On a recent visit to Peterborough I saw such a work, clearly an amateur's endeavour, in the window of a Nepalese restaurant. It uses a subject found on many Italian Renaissance frescos; columns, vaulting and paving receding to a centrally placed vanishing point. The perspective isn't quite right in places, but it achieves the desired effect of suggesting depth, distance and scale, and (importantly) drawing the eye of passers-by. What made me photograph it, however, wasn't the artistic conception but the repair job on the cracked window! I don't know whether the damage resulted from an accidental knock, vandalism, or was a stress crack from a badly fitting pane of glass, but the temporary patch with lines of parcel tape gave it another, interesting dimension; as though there was an attempt to prevent the illusion being completely shattered.

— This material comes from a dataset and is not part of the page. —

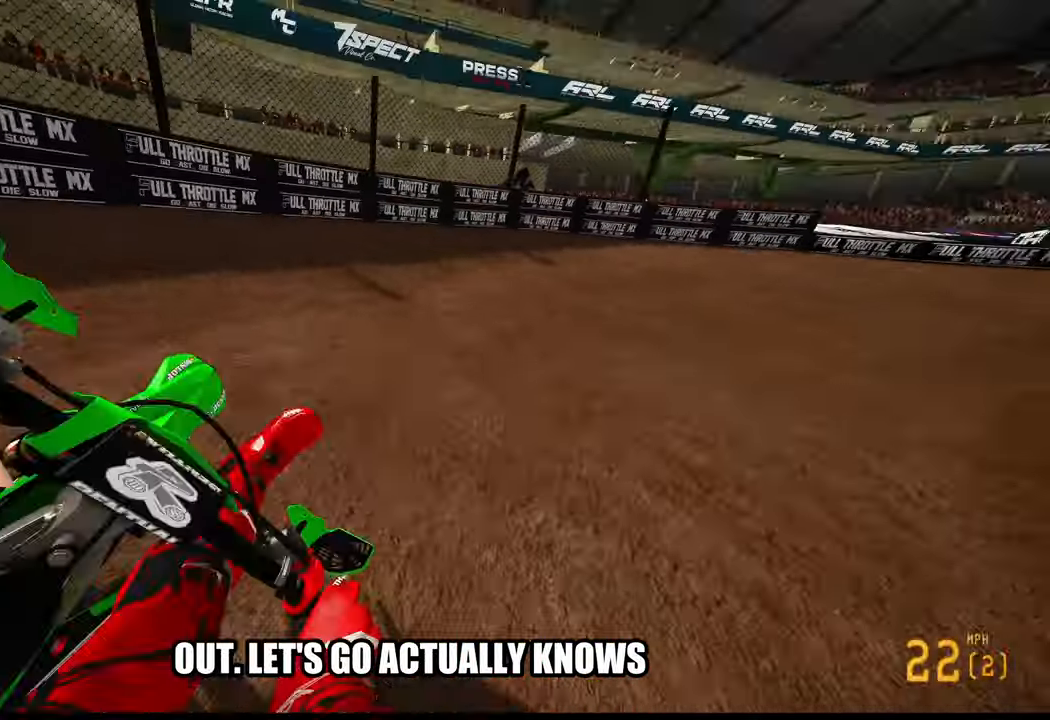
{"buttons": ["R2"], "left_stick": "up-right", "right_stick": "left", "events": []}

photograph & text (c) T. Boughen

Camera: Lumix LX3
Mode: Aperture Priority
Focal Length: 7.9mm (37mm/35mm equiv.)
F No: f4
Shutter Speed: 1/400
ISO: 80
Exposure Compensation: -0.66 EV
Image Stabilisation: On

Thursday, October 01, 2009

Illusions

click photo to enlarge
I like a good, confusing, photographic illusion. I don't mean the staged sort that shows a man holding the Great Pyramid above his head, or a small (but actually distant) person apparently diving into someone's mouth. No, I mean those "found" images that either show something that looks to be one thing, but is in fact another, or those that confuse us to the point where we can't understand what it is that we are looking at.

I've taken a few examples of this kind of photograph in the past including a fire escape staircase, a giant mirror ball, a theatre's sign, a reflection in a well, a piece of bark, and a bicycle stand. The other day, in Peterborough, I took another one. As I was passing a heavily glazed office block that I've photographed before, I was taken by the reflection of the sky and clouds in the tinted glass of the walls/windows. Approaching the building it appeared as if the clouds were floating from above my head into and out of the walls of glass. So I pointed my camera upwards and tried to capture this illusion. I had to wait a short time until the actual and the reflected clouds seemed to be making the transition, then I pressed my shutter. What I hadn't banked on was that the final image, at first glance, when it appeared on my computer screen, would look like the perfectly still water of an inviting swimming pool into which - if it really existed - I'd be tempted to jump.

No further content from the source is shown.